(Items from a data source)

BEGIN

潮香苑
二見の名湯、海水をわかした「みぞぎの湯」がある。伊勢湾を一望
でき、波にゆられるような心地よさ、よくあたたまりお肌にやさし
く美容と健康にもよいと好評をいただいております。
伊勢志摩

END

Copy each line of the data exactly, please.

潮香苑
二見の名湯、海水をわかした「みぞぎの湯」がある。伊勢湾を一望
でき、波にゆられるような心地よさ、よくあたたまりお肌にやさし
く美容と健康にもよいと好評をいただいております。
伊勢志摩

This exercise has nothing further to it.